Viele Entscheidungen in der Medizin werden an Biomarkern festgemacht. Diese charakteristischen biologischen Merkmale lassen sich messen und liefern Informationen zur Krankheit oder zum Ansprechen einer Therapie. So hat die amerikanische Arzneimittelbehörde FDA vor wenigen Monaten ein Krebsmedikament zugelassen, dessen Verordnung allein an den Nachweis eines Biomarkers gebunden ist, nicht an die Lage des Tumors oder seine Gewebeeigenschaften. Damit zählt für die Verordnung nur, ob der Tumor über den Biomarker verfügt oder nicht. Es ist somit irrelevant, ob es sich um Krebs in der Brust, der Bauchspeicheldrüse, der Prostata, im Darm oder an einer anderen Stelle des Körpers handelt. Erst kürzlich hat die FDA in der Fachzeitschrift „The New England Journal of Medicine“ deutlich gemacht, wie radikal diese Abkehr von der bisher üblichen Vorgehensweise ist.

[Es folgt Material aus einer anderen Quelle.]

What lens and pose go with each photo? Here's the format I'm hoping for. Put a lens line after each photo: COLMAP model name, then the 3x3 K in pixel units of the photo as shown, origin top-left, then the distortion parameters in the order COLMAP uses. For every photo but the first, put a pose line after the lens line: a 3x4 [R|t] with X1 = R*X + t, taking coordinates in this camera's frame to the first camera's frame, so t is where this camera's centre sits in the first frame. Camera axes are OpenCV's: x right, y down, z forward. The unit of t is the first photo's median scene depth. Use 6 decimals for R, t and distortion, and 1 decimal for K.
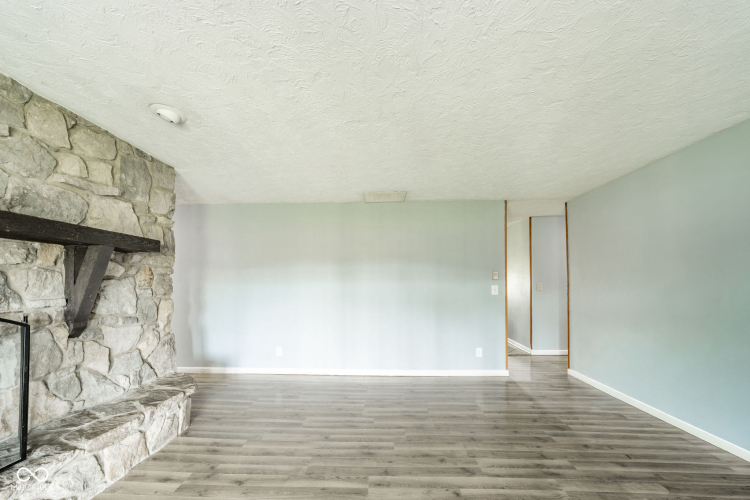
lens RADIAL K [[269.9, 0, 389.9], [0, 269.9, 270.6], [0, 0, 1]] dist [0.000068, -0.000005]
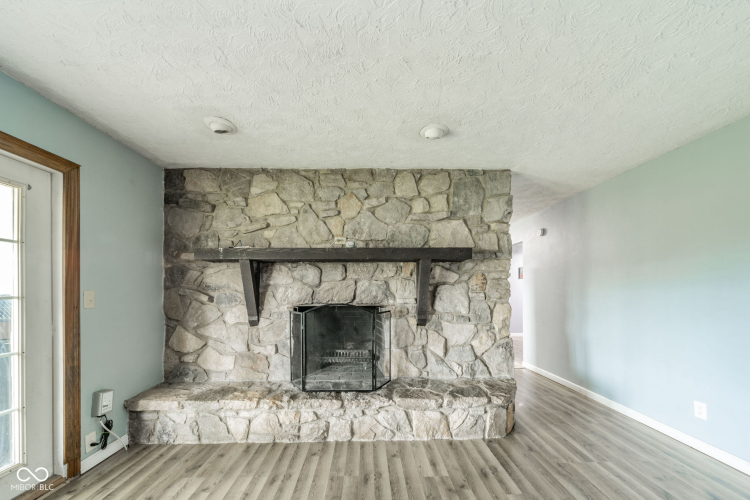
lens RADIAL K [[295.0, 0, 415.7], [0, 295.0, 286.0], [0, 0, 1]] dist [0.000891, 0.000008]
pose [[0.021526, -0.012087, -0.999695, 0.331269], [0.054037, 0.998479, -0.010909, 0.044287], [0.998307, -0.053785, 0.022147, 0.793140]]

Dabei handelt es sich bei dem Biomarker um die mangelhafte Fähigkeit gewisser Tumore, die Fehler, die beim Kopieren der DNA auftreten, korrigieren zu können. Dadurch können die Tumorzellen nicht Dutzende von Mutationen ansammeln, sondern Tausende. Der Wirkstoff, der von der FDA für die Behandlung von Tumoren mit diesem Merkmal zugelassen worden ist, nennt sich Pembrolizumab. Der monoklonaler Antikörper zählt zu den sogenannten Checkpoint-Inhibitoren und bringt das Immunsystem gegen den Tumor in Stellung.

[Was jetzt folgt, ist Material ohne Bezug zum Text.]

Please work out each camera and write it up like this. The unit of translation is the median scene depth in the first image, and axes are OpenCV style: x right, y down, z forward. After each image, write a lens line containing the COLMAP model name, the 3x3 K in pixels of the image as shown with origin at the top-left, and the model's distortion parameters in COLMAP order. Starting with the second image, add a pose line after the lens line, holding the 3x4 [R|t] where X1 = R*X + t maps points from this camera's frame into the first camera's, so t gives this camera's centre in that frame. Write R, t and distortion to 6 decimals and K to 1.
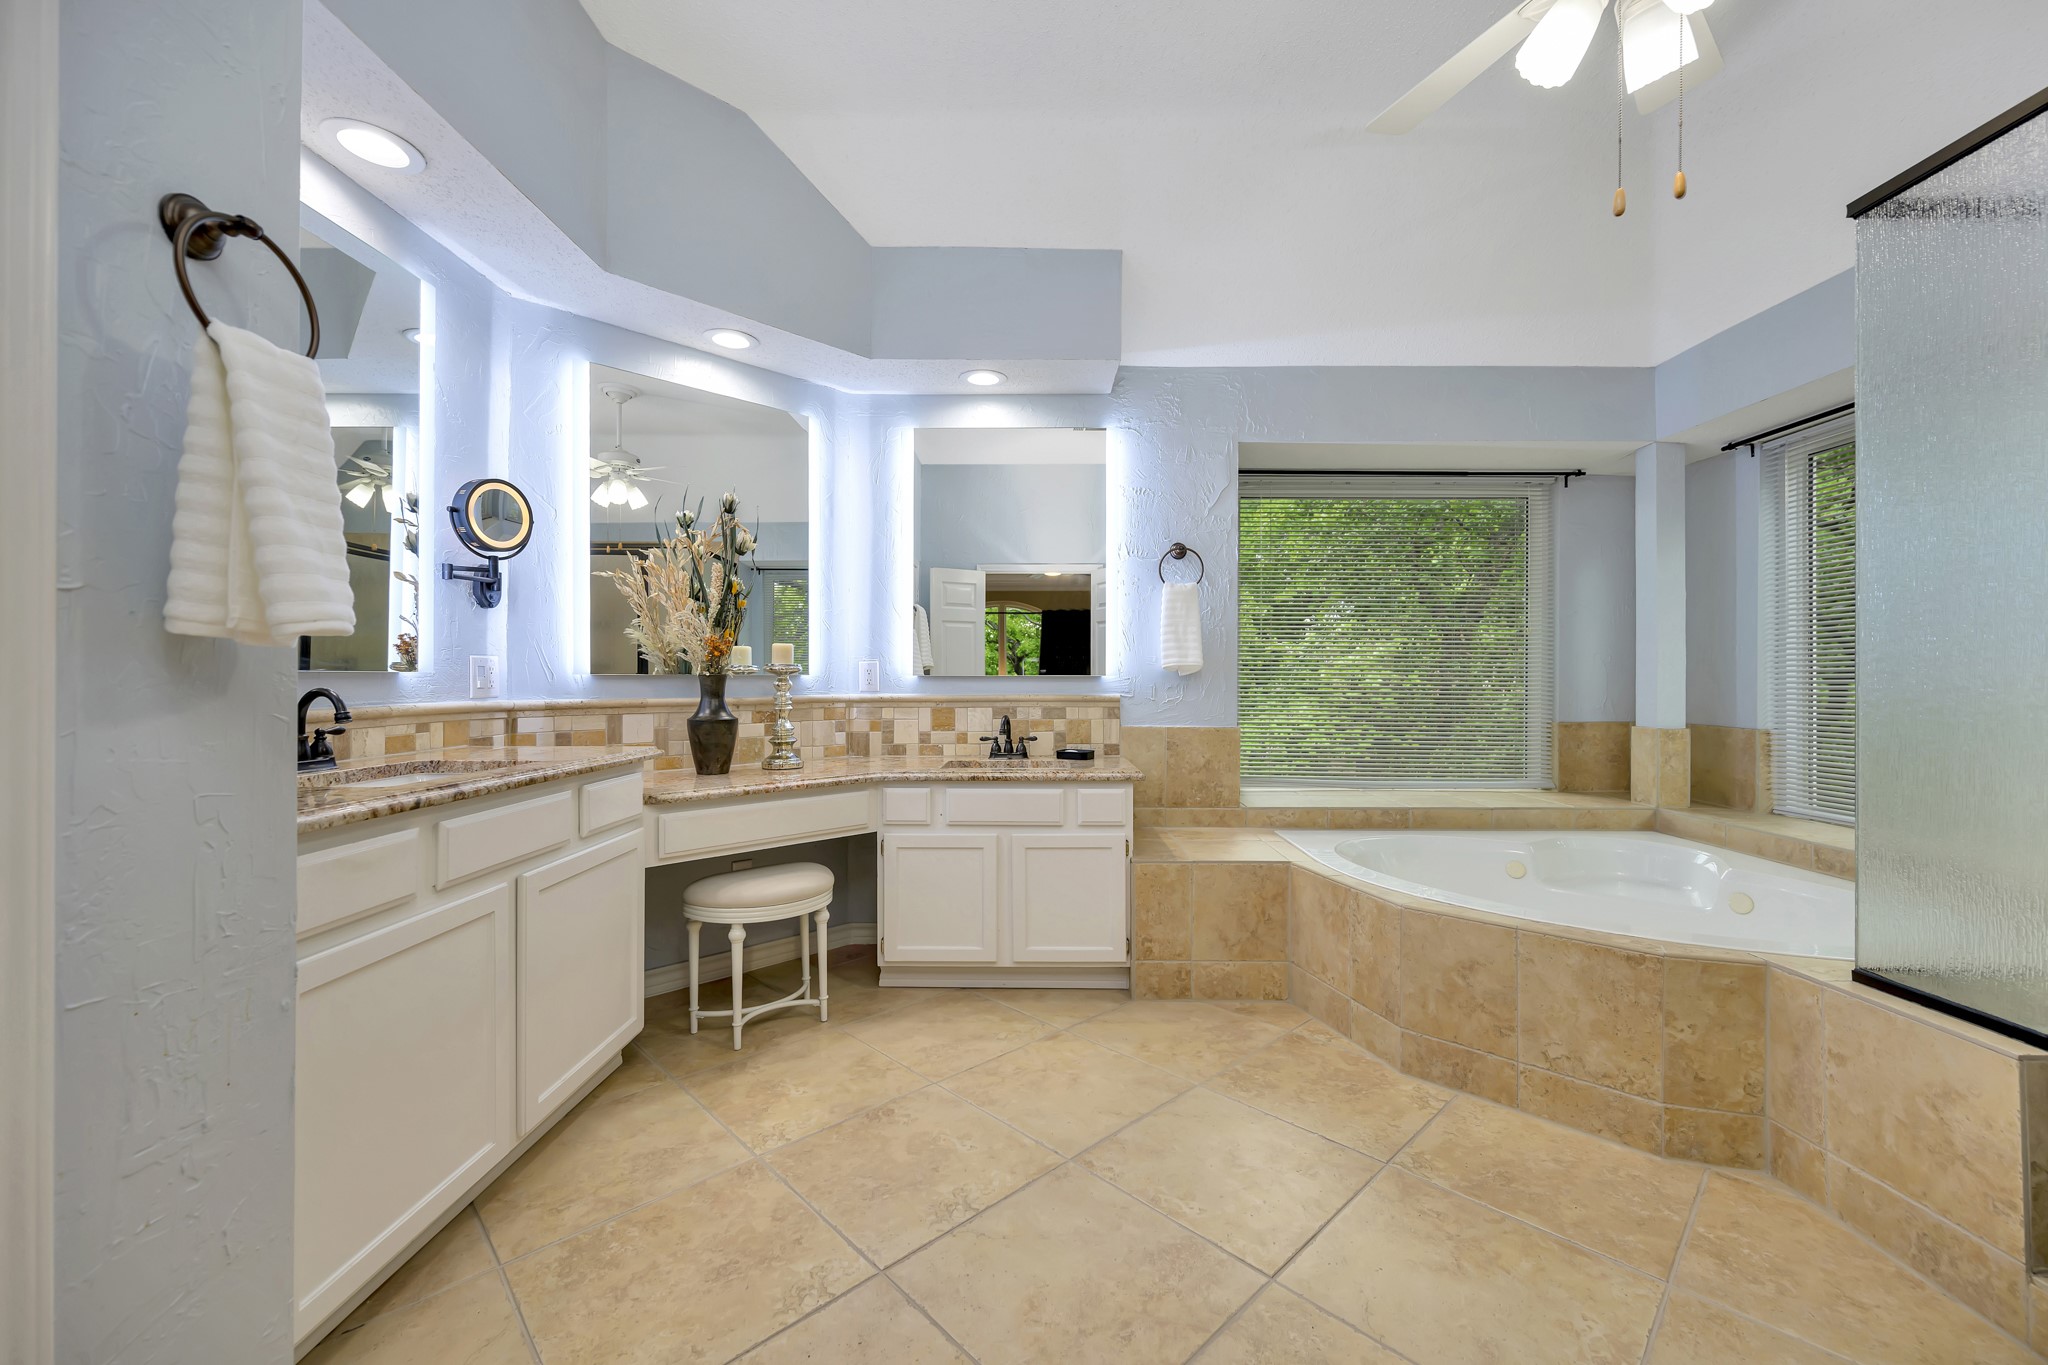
lens RADIAL K [[823.3, 0, 1041.4], [0, 823.3, 670.4], [0, 0, 1]] dist [-0.000790, 0.000312]
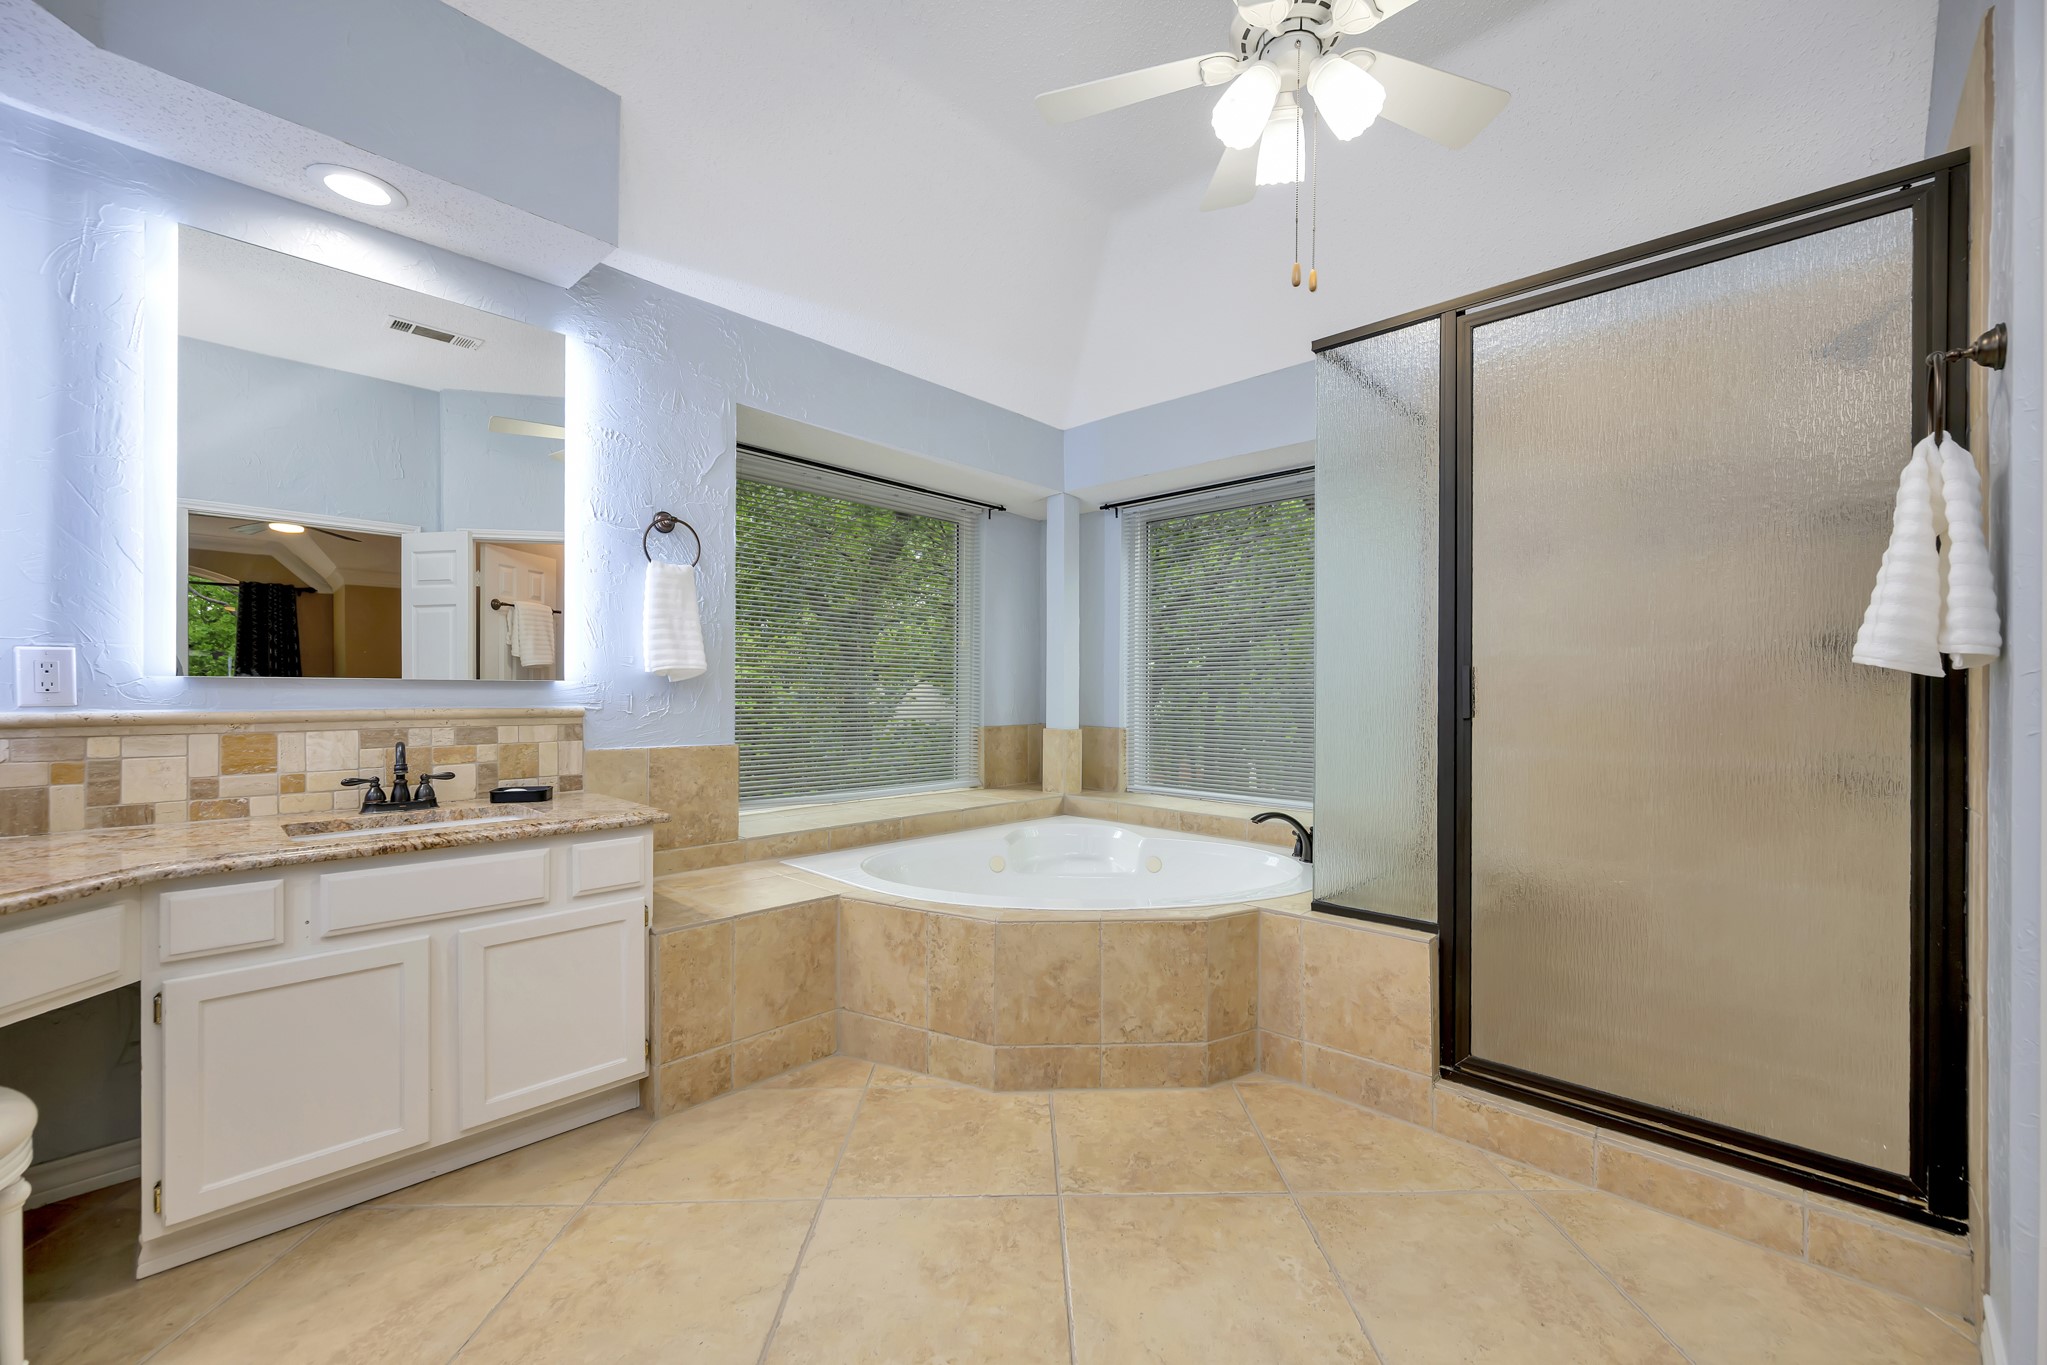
lens RADIAL K [[822.9, 0, 1047.7], [0, 822.9, 686.9], [0, 0, 1]] dist [-0.000790, 0.000312]
pose [[0.677325, 0.006329, 0.735656, -0.196585], [-0.014591, 0.999882, 0.004832, 0.002536], [-0.735539, -0.014007, 0.677338, 0.244734]]
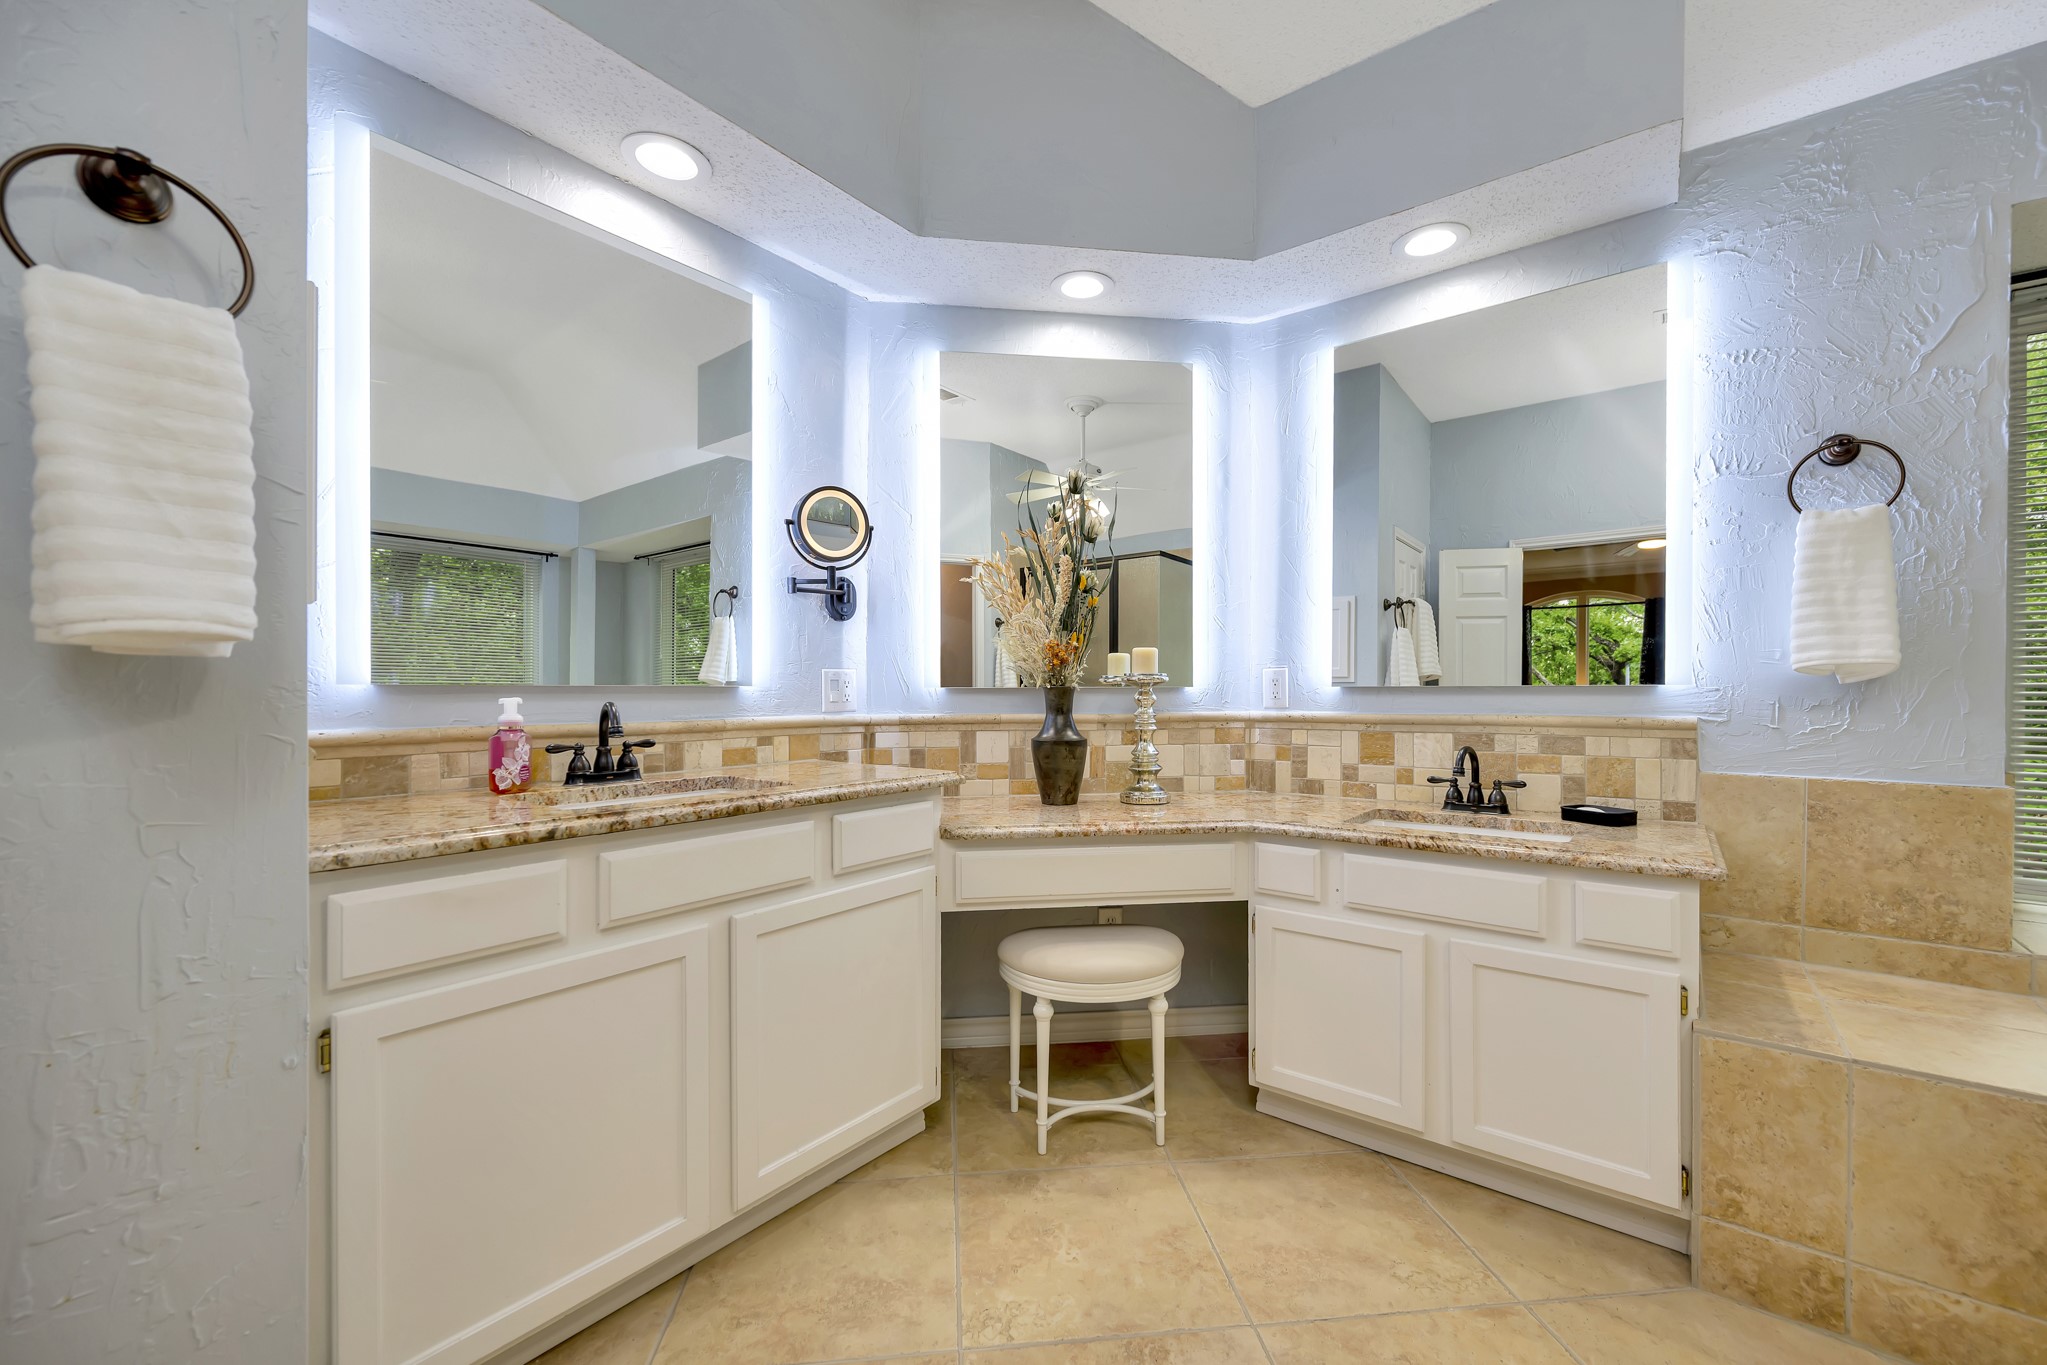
lens RADIAL K [[822.9, 0, 1036.1], [0, 822.9, 692.3], [0, 0, 1]] dist [-0.000790, 0.000312]
pose [[0.788258, -0.001620, -0.615343, 0.102458], [0.009176, 0.999916, 0.009122, 0.002706], [0.615276, -0.012837, 0.788207, 0.314155]]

In den Vereinigten Staaten kann der Antikörper nun bei Patienten eingesetzt werden, deren inoperabler oder gestreuter Tumor wegen seiner Defekte im Reparatursystem eine hohe Mutationslast hat und deswegen ohnehin schon im Visier des Immunsystems ist. Bei der Zulassungsstudie wurden Patienten mit fünfzehn verschiedenen Krebsarten behandelt, doch Pembrolizumab wurde bereits schon vorher zur Behandlung von definierten Tumorerkrankungen zugelassen, darunter auch in Deutschland.
Sogar bei Brustkrebs sind nun Biomarker-geleitete Therapien angesagt. Damit liegt eine große Verantwortung bei der Molekularpathologie. Die an Biomarkern festgemachten Therapieentscheidungen müssen absolut verlässlich sein. Hierzu ist eine standardisierte Entnahme der Blut- und Gewebeproben notwendig. Auch die Messungen müssen einer rigorosen Qualitätssicherung unterzogen werden. In Deutschland gibt es dafür ein Qualitätssicherungssystem, in dem Labore, die eine entsprechende Zertifizierung anstreben, in Ringversuchen beweisen müssen, dass sie ausgehändigte Gewebeproben korrekt charakterisieren können.
Die nächste Stufe der Molekularpathologie ist mit der Bioprädiktion schon in Sicht. Dabei können die Biomarker langfristige Vorhersagen über Gesundheit und Krankheit machen, beispielsweise ob jemand in fünf oder in zehn Jahren an einer Alzheimer-Demenz oder an Parkinson erkranken wird oder nicht.